The Palais was opened in 1888 but was consumed in a massive fire on 12 January 1892. It was rebuilt in a form even more grandiose the following year. Before the second building was completed in 1900, Le Grand died; his children inaugurated the building. The building's finely wrought façade, dominated by spires and campaniles seemingly out of a Perrault fairy tale, enhances the prestige of the liqueur.

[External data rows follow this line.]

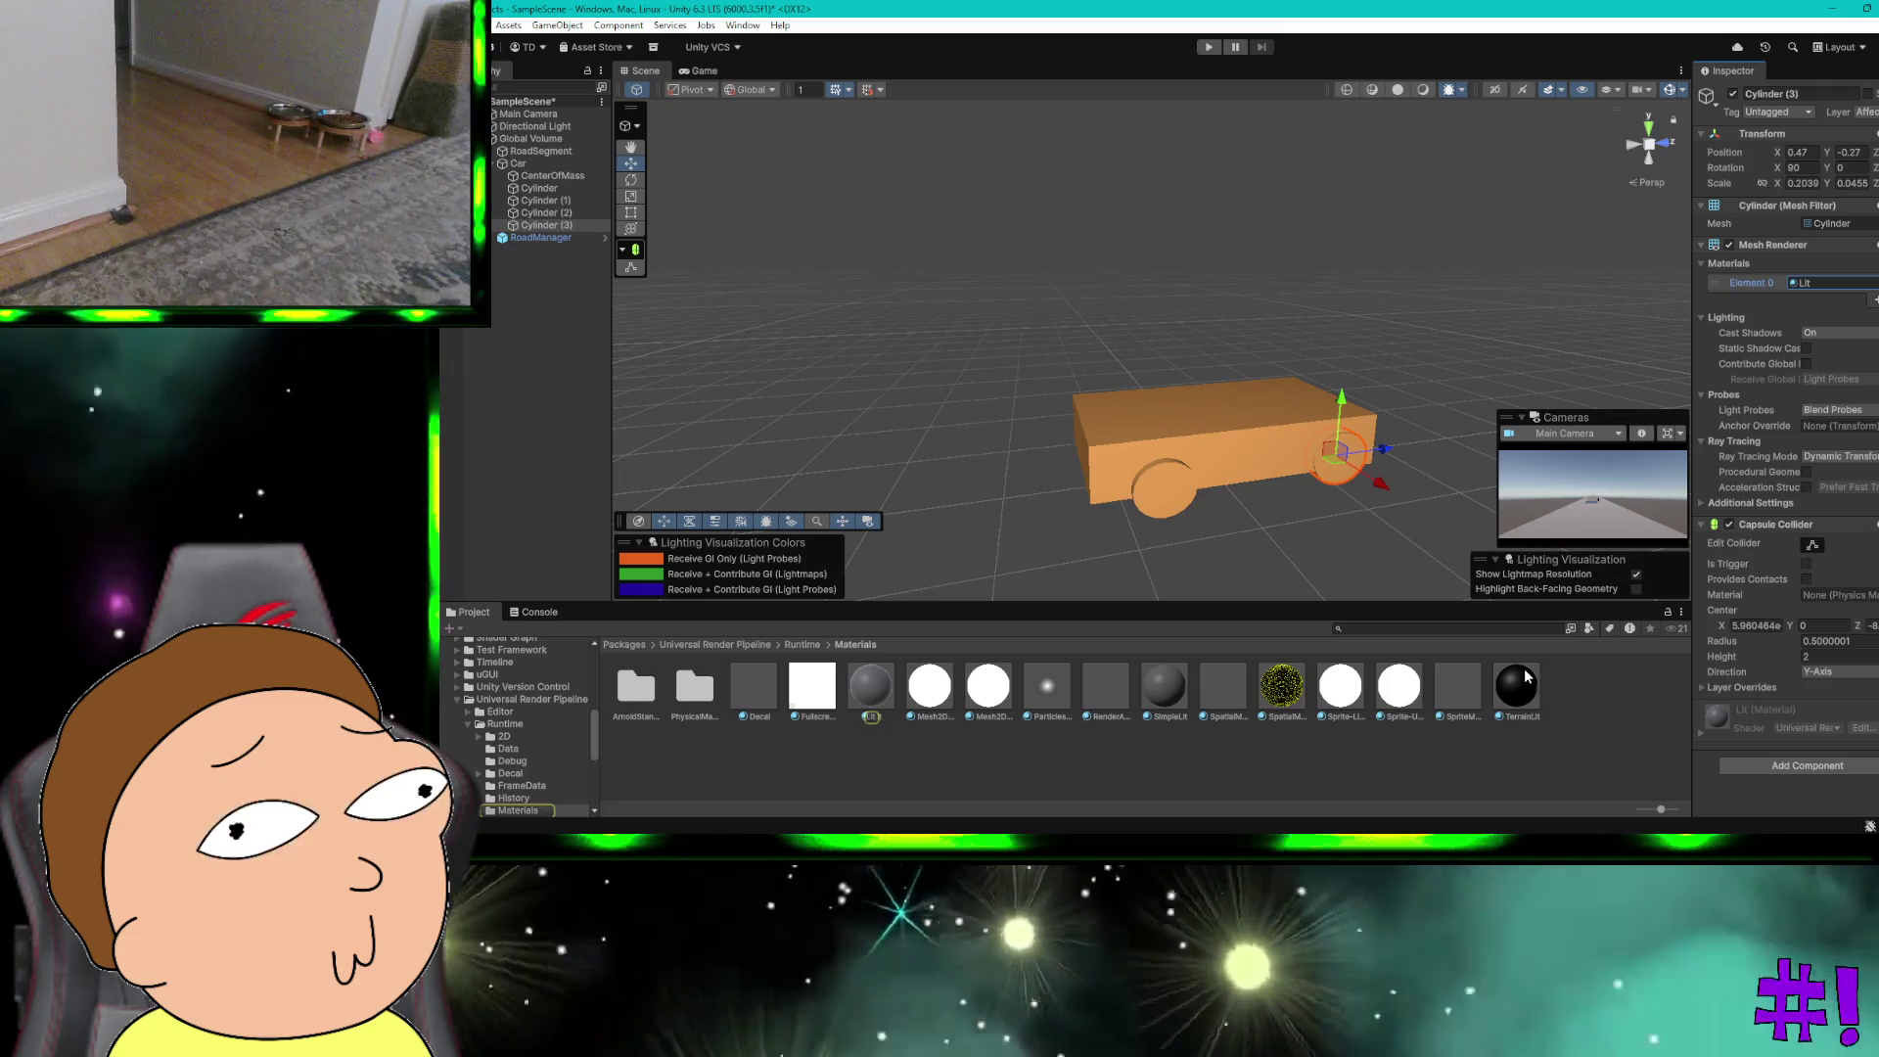
click(1874, 283)
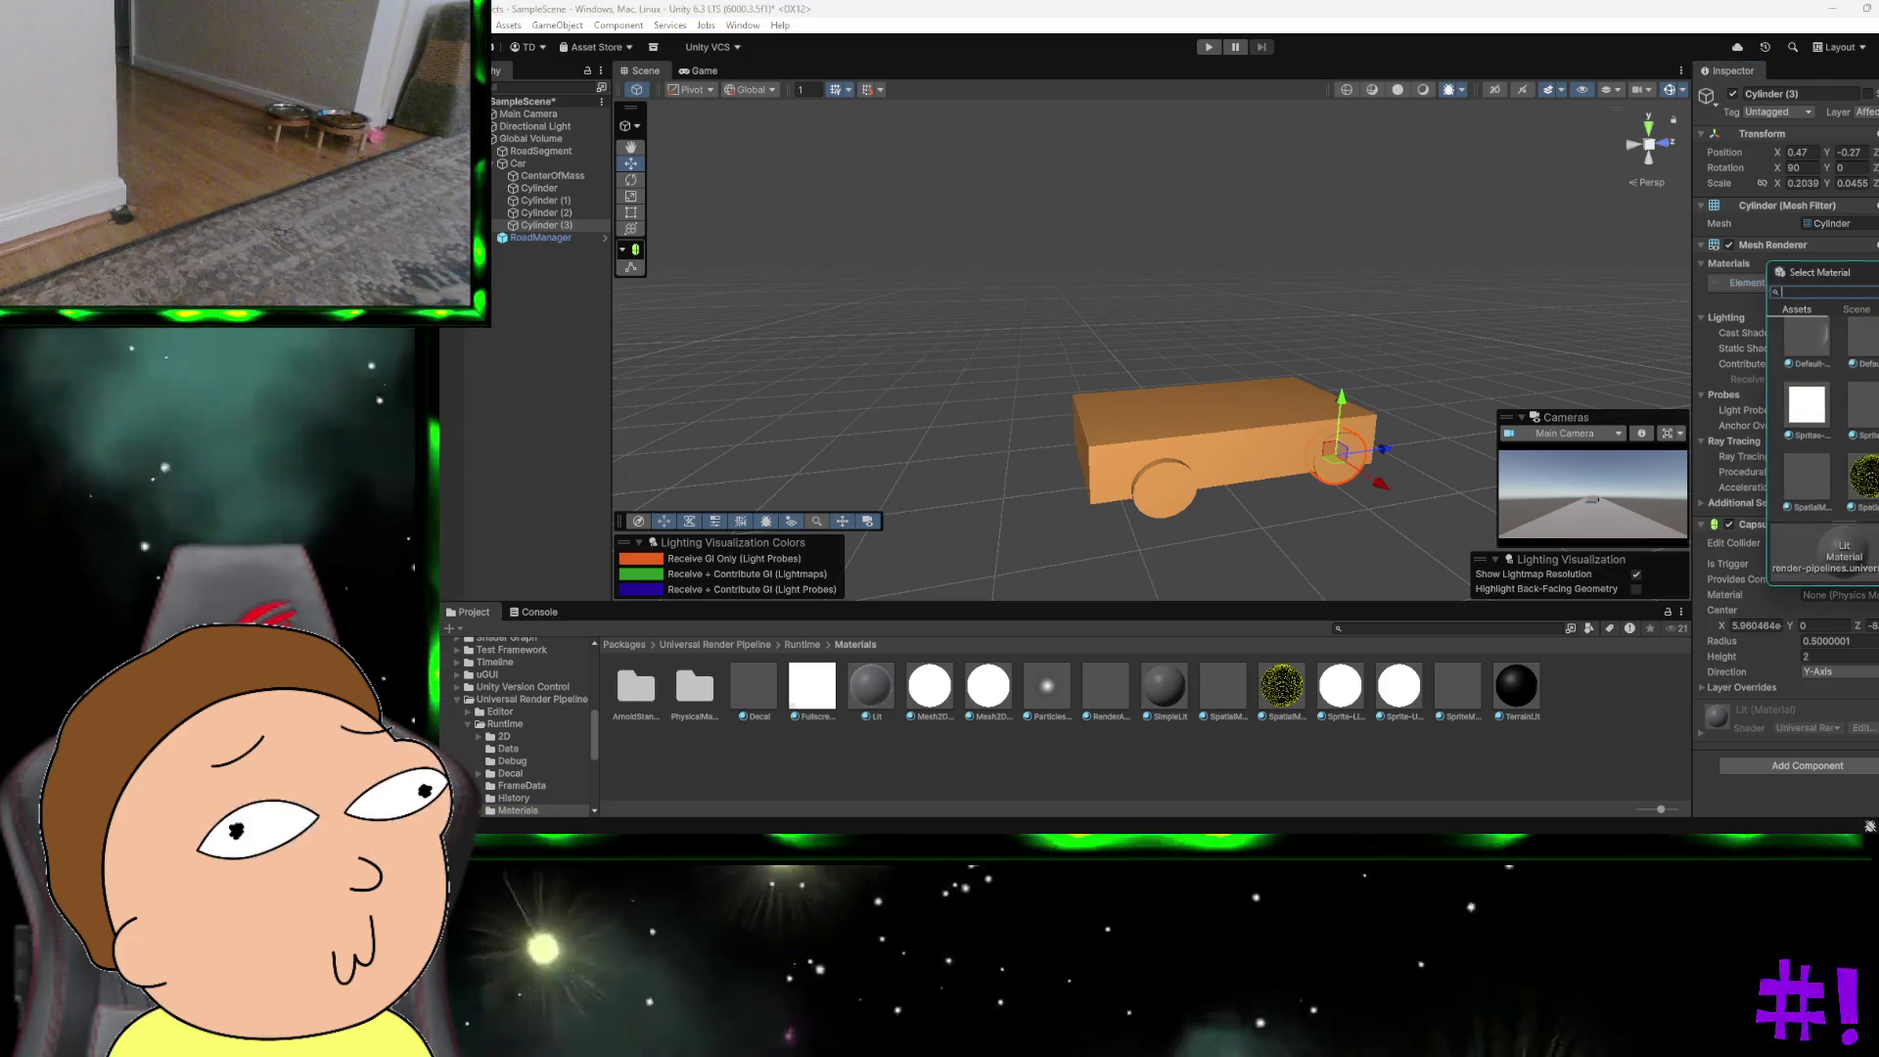
scroll(1872, 401, down, 3)
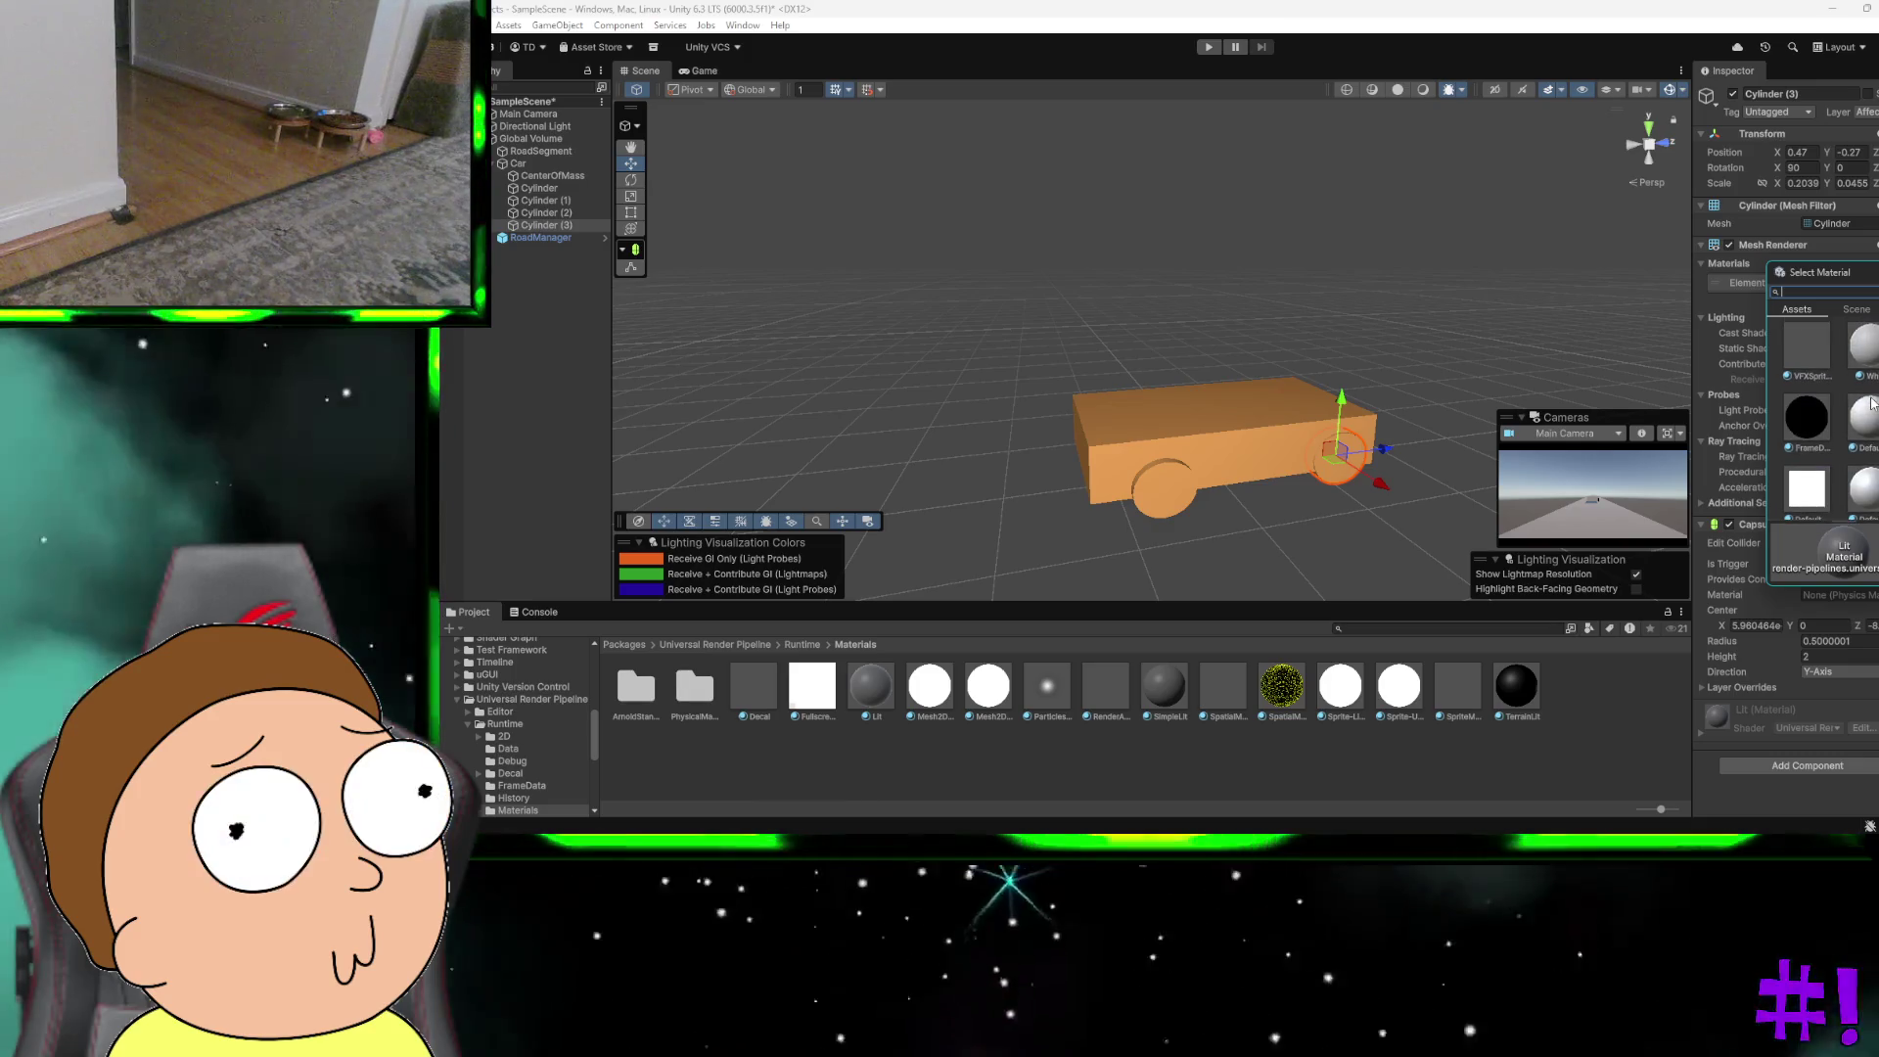
click(1803, 413)
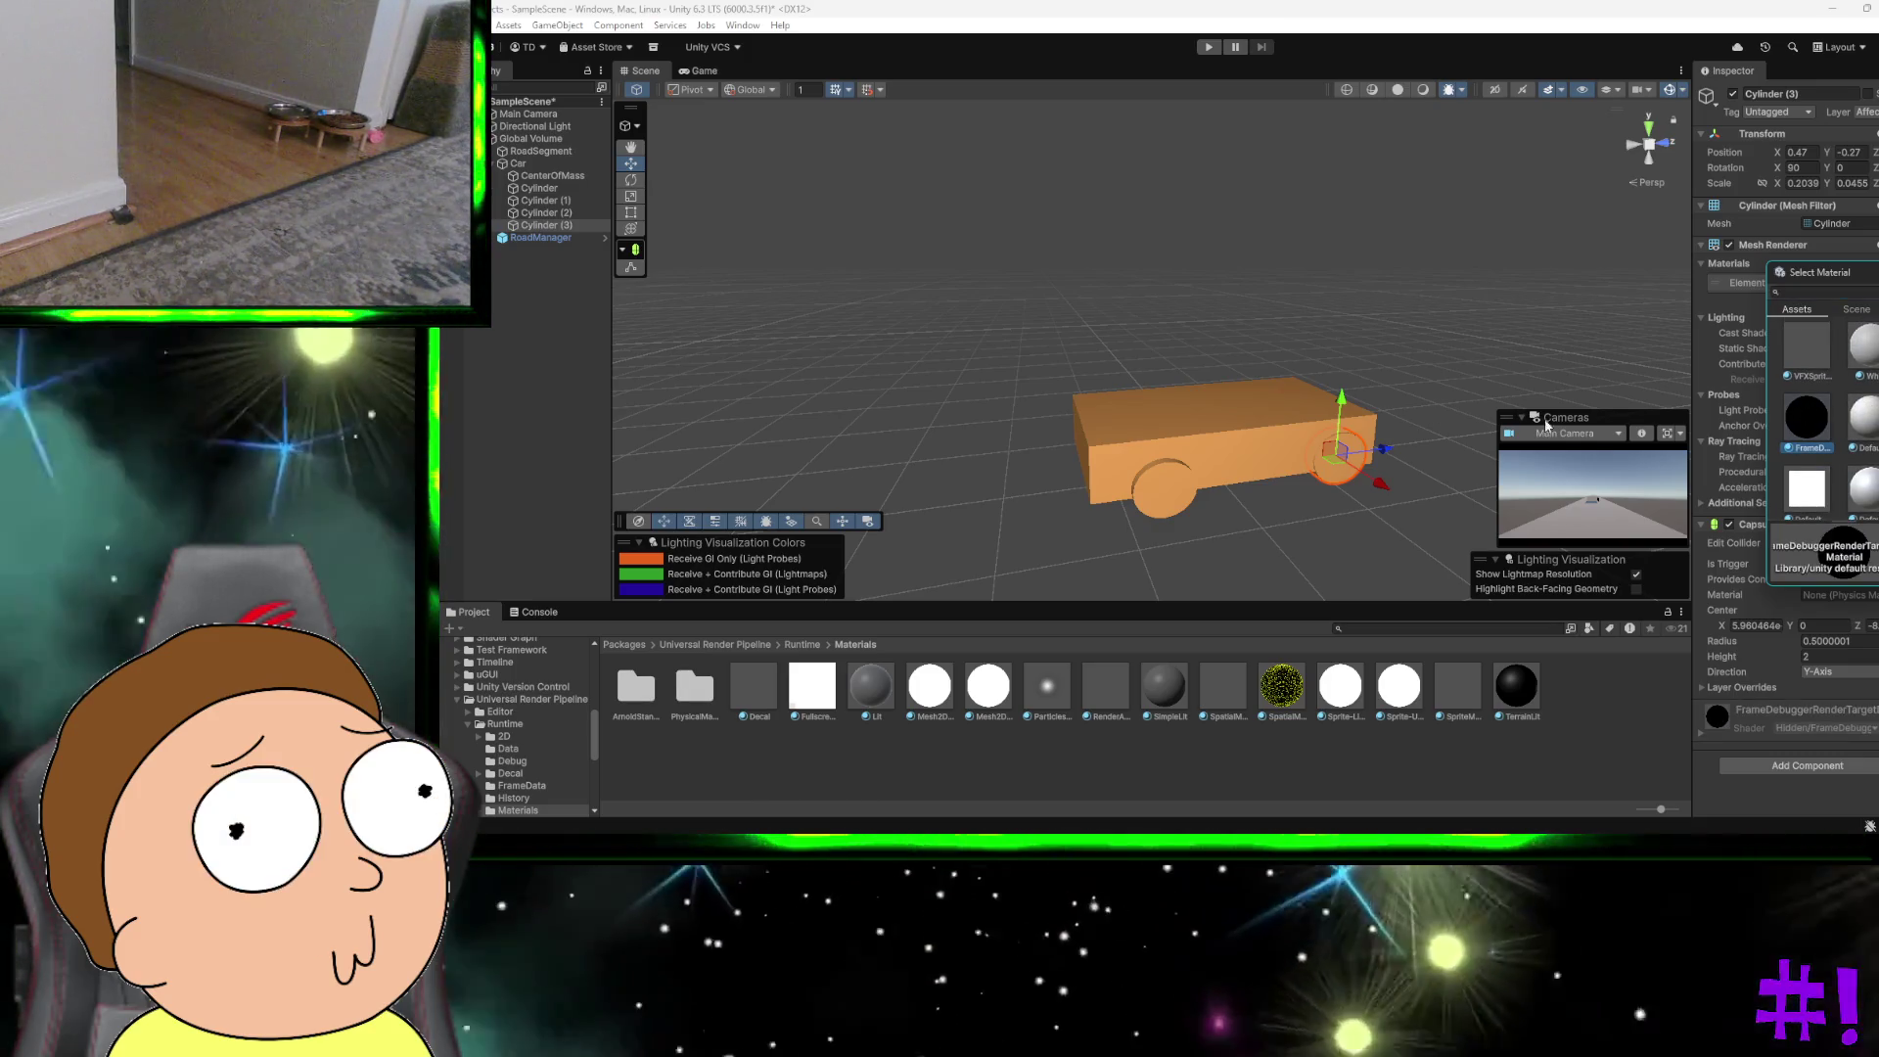
click(1116, 402)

==The Château de Gruville==
In 1876, architect Albert Camille built the Château de Gruville for Le Grand on an agricultural estate in Contremoulins. The house is asymmetrical, in block plan, using heterogeneous materials: brick, timber frame, slate, etc. Albert modified it in 1911 (adding a grand staircase) and 1923 (adding a gallery). The centerpiece of the estate, the château, was surrounded by a model farm and by water towers resembling crenellations, constructed between 1886 and 1888.

Le Grand's passion for his model farm caused it to become practically a second business for him. He transformed 160 acre of forest into pastures and into fields of wheat, oats, rape, and beets, and he contributed to the betterment of Norman cattle stock – his cattle twice won prix d'honneur at the general concourse in Paris.